Pour la liberté d’informer sur l’agroalimentaire en Bretagne et ailleurs

Pétition signée par Malik Salemkour, et soutenue par la LDH

C’est la première région laitière de France. Près de la moitié de la viande y est produite. La Bretagne est au cœur du système agricole national, au cœur de tous les enjeux d’ampleur qui y sont liés : santé, environnement, social… Et pourtant, il est très difficile d’être informés correctement sur un secteur omniprésent dans notre région : l’agroalimentaire.
 
Des journalistes sont poursuivi-es en diffamation ou mis·es au placard pour leurs enquêtes, tandis que d’autres, précaires, peinent à retrouver des emplois. Des articles sont censurés, des sujets pas abordés de peur de fâcher les annonceurs, et des subventions municipales sont coupées, comme ce fut le cas pour une radio en pleine émission sur l’élevage intensif.
 
Le cas d’Inès Léraud est l’exemple de trop. Journaliste et co-auteure de la bande dessinée « Algues vertes, l’histoire interdite », elle subit des pressions, dénoncées par un comité de soutien qui s’est monté pour défendre son travail. Le salon du livre de Quintin l’invite ? Sa venue est annulée après l’intervention d’un élu local, également salarié de la chambre d’agriculture des Côtes-d’Armor, comme le révèle Le Canard enchaîné en mars 2020. Une édition en breton de sa BD est à l’étude ? L’éditeur Skol Vreizh y renonce, en partie « du fait de l’influence au sein du conseil régional de personnes en charge de l’agriculture », selon son président cité par France 3, le 20 mai 2020.
 
Il est inacceptable qu’une maison d’édition en arrive à s’auto-censurer de peur d’être sanctionnée financièrement par la collectivité. Que doit-on y voir ? Que des intérêts privés liés à l’agro-industrie pourraient influencer les attributions de budgets et les décisions des représentant·es de la région ? Il aura fallu la publication d’une tribune, le 8 mai, dans Libération pour qu’une partie du monde culturel breton s’indigne. Une réaction à la suite de laquelle vous, MM. Chesnais-Girard et Le Boulanger, avez décidé d’apporter publiquement votre soutien à la journaliste Inès Léraud. Mais les interrogations persistent quant à la liberté réelle d’informer sur ce sujet.
 
Les citoyen-nes et administré-es ont besoin d’enquêtes journalistiques qui lèvent le voile. La région Bretagne, collectivité que vous présidez, ne peut laisser place au doute quant à son attachement à la liberté d’informer et d’être informé·es correctement. D’autant plus que le succès de l’ouvrage « Algues vertes, l’histoire interdite », écoulé à 46 000 exemplaires, témoigne de l’intérêt croissant des citoyen·s sur les enjeux et pratiques de l’agroalimentaire.
 
C’est pourquoi, par la présente, nous, citoyen-es, soutenons les journalistes et professionnel-les de la presse qui vous demandent de :

  • Contribuer à garantir une information et une parole publique libre sur les enjeux de l’agroalimentaire en Bretagne, et veiller à ce qu’aucune subvention de média associatif ne soit supprimée, au motif que des journalistes auraient signé cette lettre. Nous y veillerons aussi.
  • Certifier que nous, journalistes, pouvons interroger en toute transparence et indépendance des élu·es et membres des services régionaux sur ces sujets chaque fois que cela est nécessaire.
  • Assurer qu’aucune maison d’édition ne verra ses subventions coupées, maintenant ou dans les prochaines années, pour avoir édité la BD d’Inès Léraud et Pierre Van Hove, « Algues vertes, l’histoire interdite », en breton et en gallo.
  • Intervenir plus largement pour le soutien et la restauration de lieux de formations universitaires à l’information en région.

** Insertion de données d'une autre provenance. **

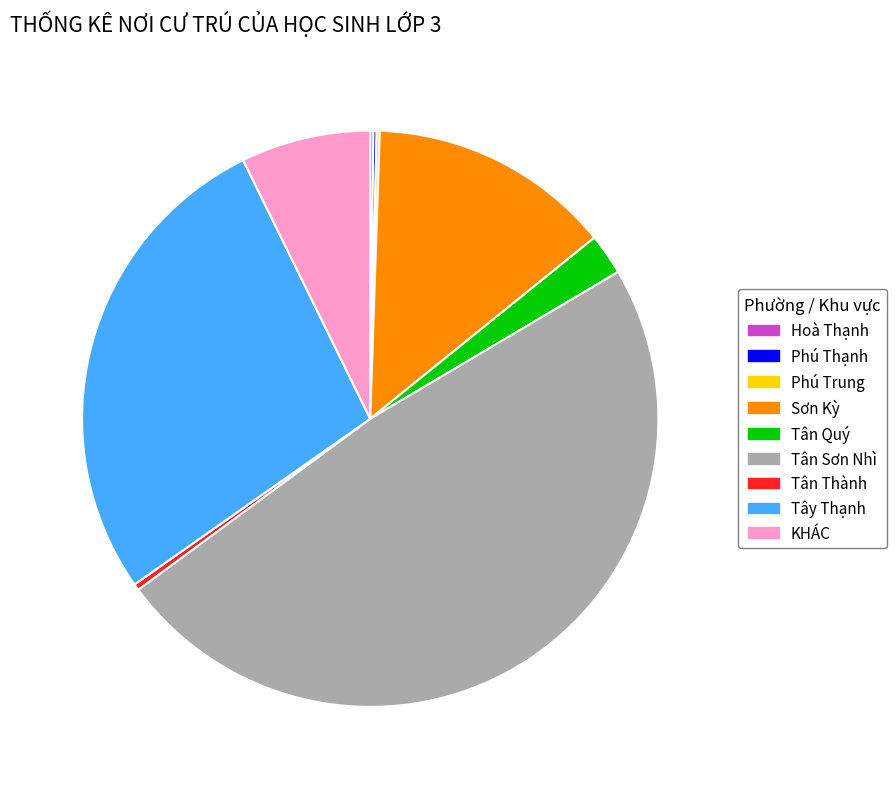

Is Tân Sơn Nhì the majority of the pie?

No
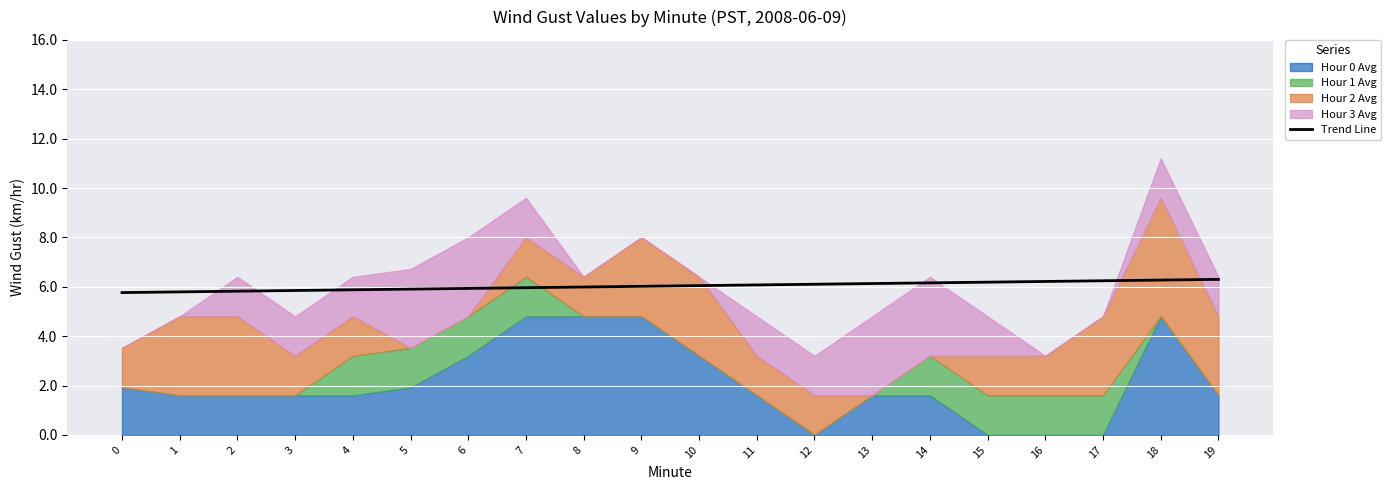

True or false: Trend Line has a value of 3.1 at 8.

False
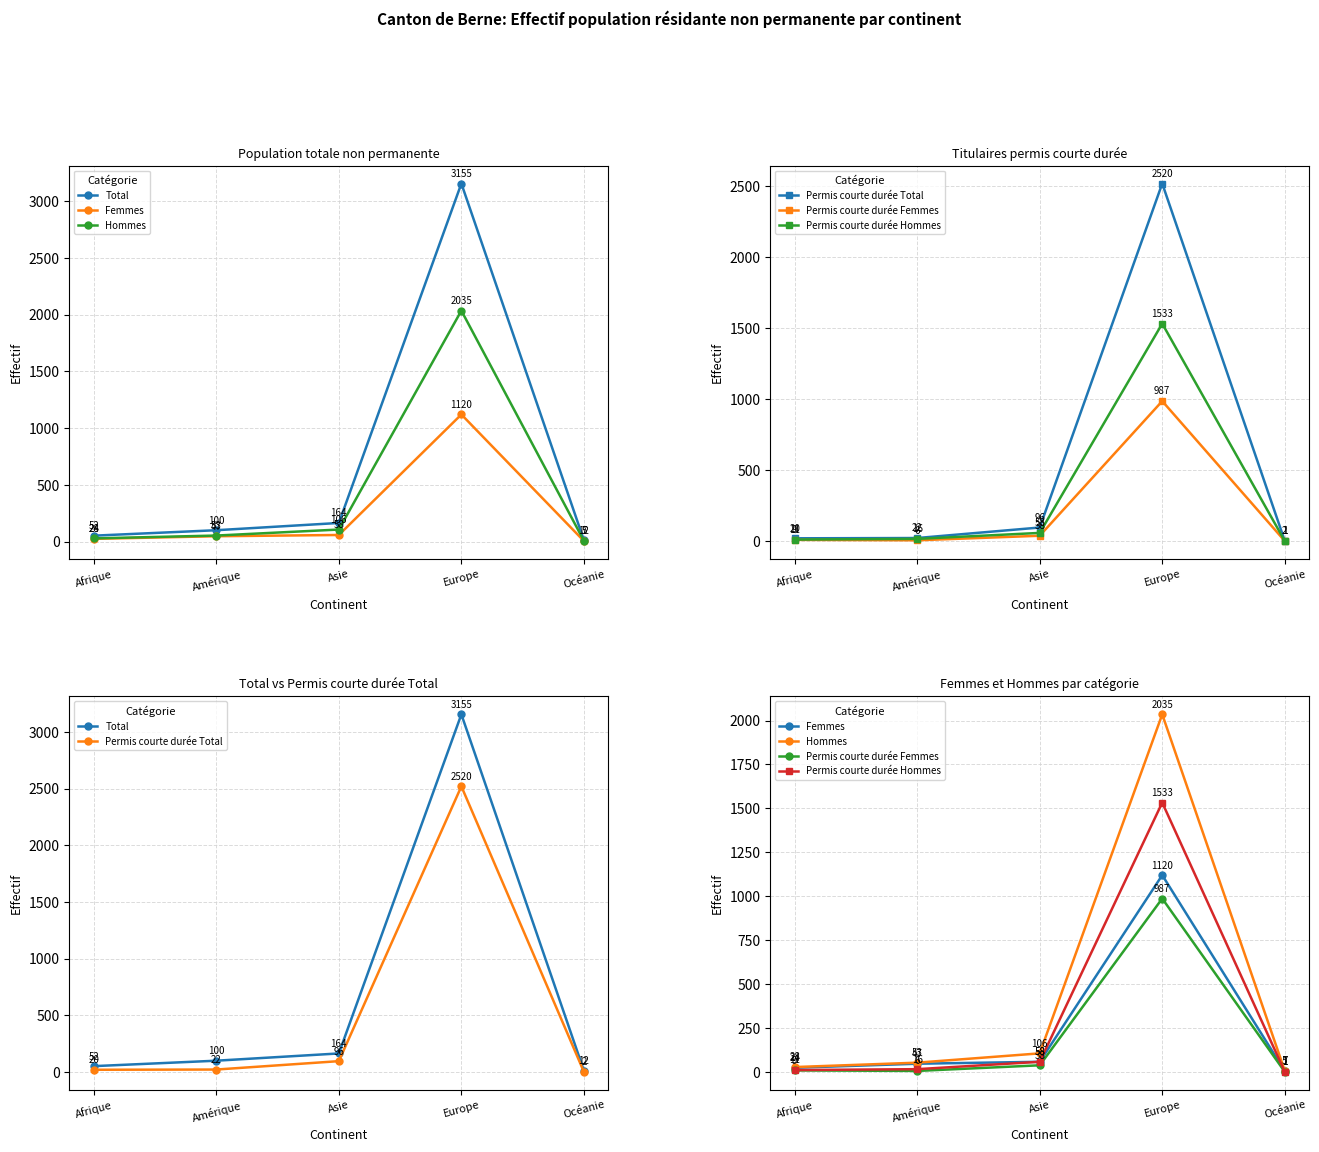

How many values in the Permis courte durée Femmes series exceed 9?

2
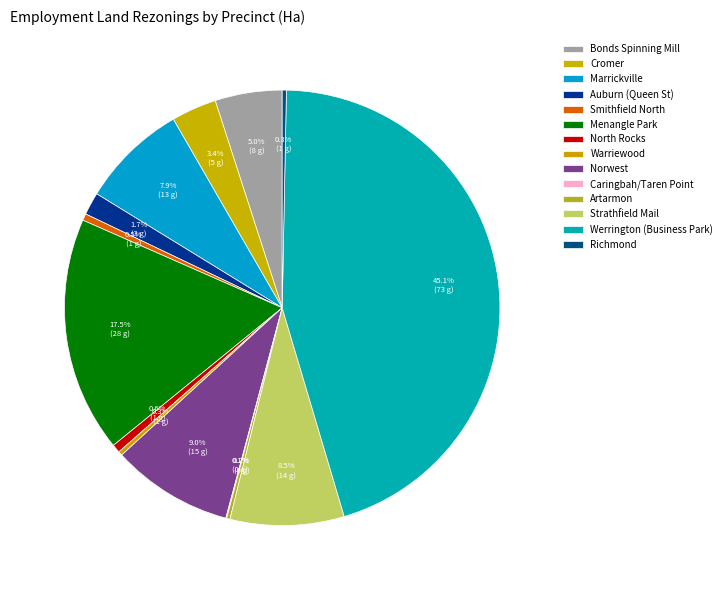

How many segments does this pie chart have?

14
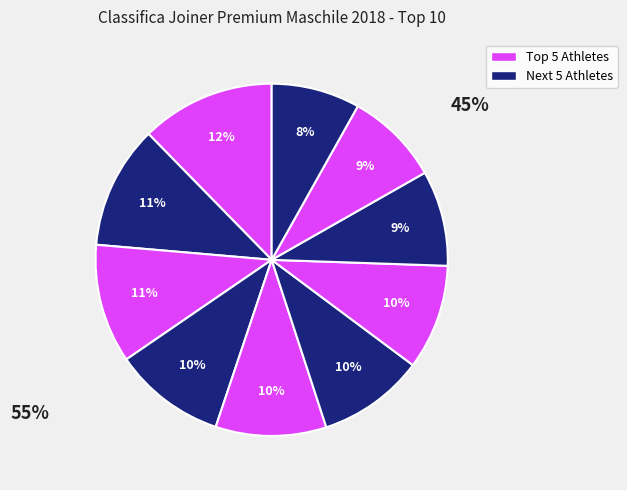

Count the number of slices in the pie.

10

Et, puisque les ministères de l’Intérieur et de l’Agriculture ont impulsé la création des observatoires départementaux de « l’agribashing », nous vous demandons expressément de contribuer à la création d’un observatoire régional des libertés de la presse. Cet outil indépendant aura pour but de réunir les conditions d’une information transparente et intelligible par tous les Breton-nes. Il devra permettre l’écoute et la protection de journalistes qui viendraient à être inquiété-es pour leurs travaux, et soutenir les enquêtes en cours et à venir.

Le collectif à l’origine de la lettre ouverte originale rassemble une quinzaine de journalistes d’âges, de parcours et de médias différents. Il s’est spontanément constitué face aux difficultés persistantes à produire et diffuser une information digne de ce nom : ici en Bretagne en 2020, dans un contexte où la compréhension des enjeux est fondamentale et à l’heure où l’éclairage des choix de société est essentiel, l’agro-industrie continue à être une zone interdite.